The first thing I learned from the BIG Y test is that the Virginia Group 1 Dowells in our surname DNA project can finally be moved out of the logjam at SNP M222. What? You didn't know that they were jammed up there? Read on.

One of the first things we learned in 2004 in our surname project was that my Maryland Dowells were not recently related to the Virginia Group 1 Dowells. Previously we had assumed that we were closely related. We had our own variation of the multiple brothers myth. I'm sure you have heard a similar tale about one or more of the lines you have researched. 

It goes something like this. Two (or four) brothers came across the Atlantic. When they disembarked one went north and one went west. Which ever branch you descend from never heard from the other branch again. Of course there is enough truth in some such stories that they need to be investigated. However, most of them have remained impossible to verify. One of the Dowell versions I heard decades ago was that four brothers came over from Wales. I still don't know exactly where my Dowells came from before they revealed themselves in Maryland.

Prior to 2004 the working hypothesis among Dowell surname researchers was a variation of the migration myth that claimed upon arrival in Hampton Roads one Dowell turned right and sailed up the Chesapeake Bay and the other continued up the James River. Waterways were the interstate highways of the time so this story had a ring of truth. Based on this story many of us assumed that if either group would be able to extend its paper trail just one or two generations further back, we would find our common male Dowell ancestor.

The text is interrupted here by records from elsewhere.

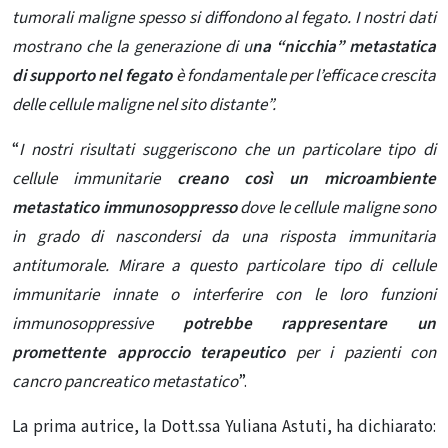
tumorali maligne spesso si diffondono al fegato. I nostri dati
mostrano che la generazione di u
na “nicchia” metastatica
di supporto nel fegato
è fondamentale per l’efficace crescita
delle cellule maligne nel sito distante”.
“
I nostri risultati suggeriscono che un particolare tipo di
cellule immunitarie
creano così un microambiente
metastatico immunosoppresso
dove le cellule maligne sono
in grado di nascondersi da una risposta immunitaria
antitumorale. Mirare a questo particolare tipo di cellule
immunitarie innate o interferire con le loro funzioni
immunosoppressive
potrebbe rappresentare un
promettente approccio terapeutico
per i pazienti con
cancro pancreatico metastatico
”.
La prima autrice, la Dott.ssa Yuliana Astuti, ha dichiarato:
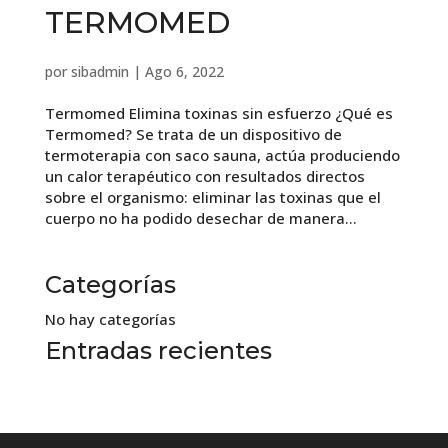
TERMOMED
por
sibadmin
|
Ago 6, 2022
Termomed Elimina toxinas sin esfuerzo ¿Qué es
Termomed? Se trata de un dispositivo de
termoterapia con saco sauna, actúa produciendo
un calor terapéutico con resultados directos
sobre el organismo: eliminar las toxinas que el
cuerpo no ha podido desechar de manera...
Categorías
No hay categorías
Entradas recientes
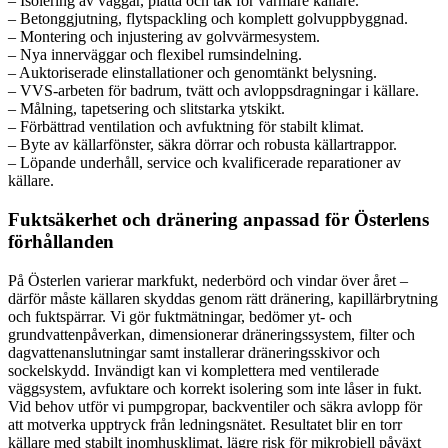
– Isolering av väggar, platta och tak för varmare källare.
– Betonggjutning, flytspackling och komplett golvuppbyggnad.
– Montering och injustering av golvvärmesystem.
– Nya innerväggar och flexibel rumsindelning.
– Auktoriserade elinstallationer och genomtänkt belysning.
– VVS-arbeten för badrum, tvätt och avloppsdragningar i källare.
– Målning, tapetsering och slitstarka ytskikt.
– Förbättrad ventilation och avfuktning för stabilt klimat.
– Byte av källarfönster, säkra dörrar och robusta källartrappor.
– Löpande underhåll, service och kvalificerade reparationer av
källare.
Fuktsäkerhet och dränering anpassad för Österlens
förhållanden
På Österlen varierar markfukt, nederbörd och vindar över året –
därför måste källaren skyddas genom rätt dränering, kapillärbrytning
och fuktspärrar. Vi gör fuktmätningar, bedömer yt- och
grundvattenpåverkan, dimensionerar dräneringssystem, filter och
dagvattenanslutningar samt installerar dräneringsskivor och
sockelskydd. Invändigt kan vi komplettera med ventilerade
väggsystem, avfuktare och korrekt isolering som inte låser in fukt.
Vid behov utför vi pumpgropar, backventiler och säkra avlopp för
att motverka upptryck från ledningsnätet. Resultatet blir en torr
källare med stabilt inomhusklimat, lägre risk för mikrobiell påväxt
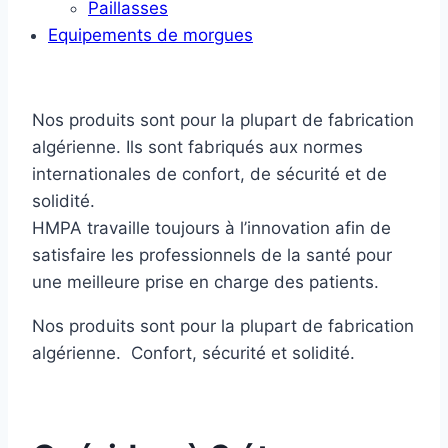
Paillasses
Equipements de morgues
Nos produits sont pour la plupart de fabrication
algérienne. Ils sont fabriqués aux normes
internationales de confort, de sécurité et de
solidité.
HMPA travaille toujours à l’innovation afin de
satisfaire les professionnels de la santé pour
une meilleure prise en charge des patients.
Nos produits sont pour la plupart de fabrication
algérienne. Confort, sécurité et solidité.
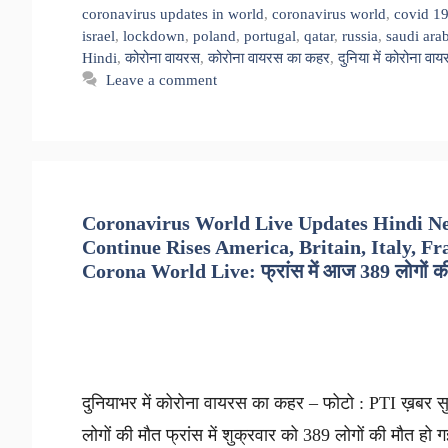
coronavirus updates in world
,
coronavirus world
,
covid 1
israel
,
lockdown
,
poland
,
portugal
,
qatar
,
russia
,
saudi ara
Hindi
,
कोरोना वायरस
,
कोरोना वायरस का कहर
,
दुनिया में कोरोना वा
Leave a comment
Coronavirus World Live Updates Hindi Ne
Continue Rises America, Britain, Italy, Fr
Corona World Live: फ्रांस में आज 389 लोगों की मौ
दुनियाभर में कोरोना वायरस का कहर – फोटो : PTI ख़बर सुन
लोगों की मौत फ्रांस में शुक्रवार को 389 लोगों की मौत हो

Then came yDNA testing. It soon became apparent that the two groups of Dowells shared the surname only by historical coincidence. Biologically, we were no more related that we would be if we each had different surnames. Our closest shared male ancestor lived at least three thousand years ago -- long before surnames were adopted. These two groups remain the two biggest clusters in our project. 

SNPs (pronounced "snips") are permanent changes in a person's DNA that are passed down to all descendants. yDNA SNPs are permanent changes that are passed down by fathers to all their sons. As we have learned more about yDNA SNPs, we been able to sketch in more and more of our ancient ancestral lines. The BIG Y test has offered many of us an unprecedented chance to explore our SNP history in much more detail than had previously been available. This is not a test for novices. Even most of us who have considerable experience with genetic genealogy are overwhelmed by the results that are coming back.

Both groups of Dowells descend from a large haplogroup (ancient clan). Membership in this clan is distinguished by a mutation located at position called R-L21. The heat map below is from my results from the Geno 2.0 test at National Geographic which focuses on deep ancestry. The more intense the yellow and finally the red become, the larger percentage of the population carry this SNP. You will note that men who carry it are very prevalent along the Atlantic Coast of Europe and have particularly heavy concentrations in the British Isles.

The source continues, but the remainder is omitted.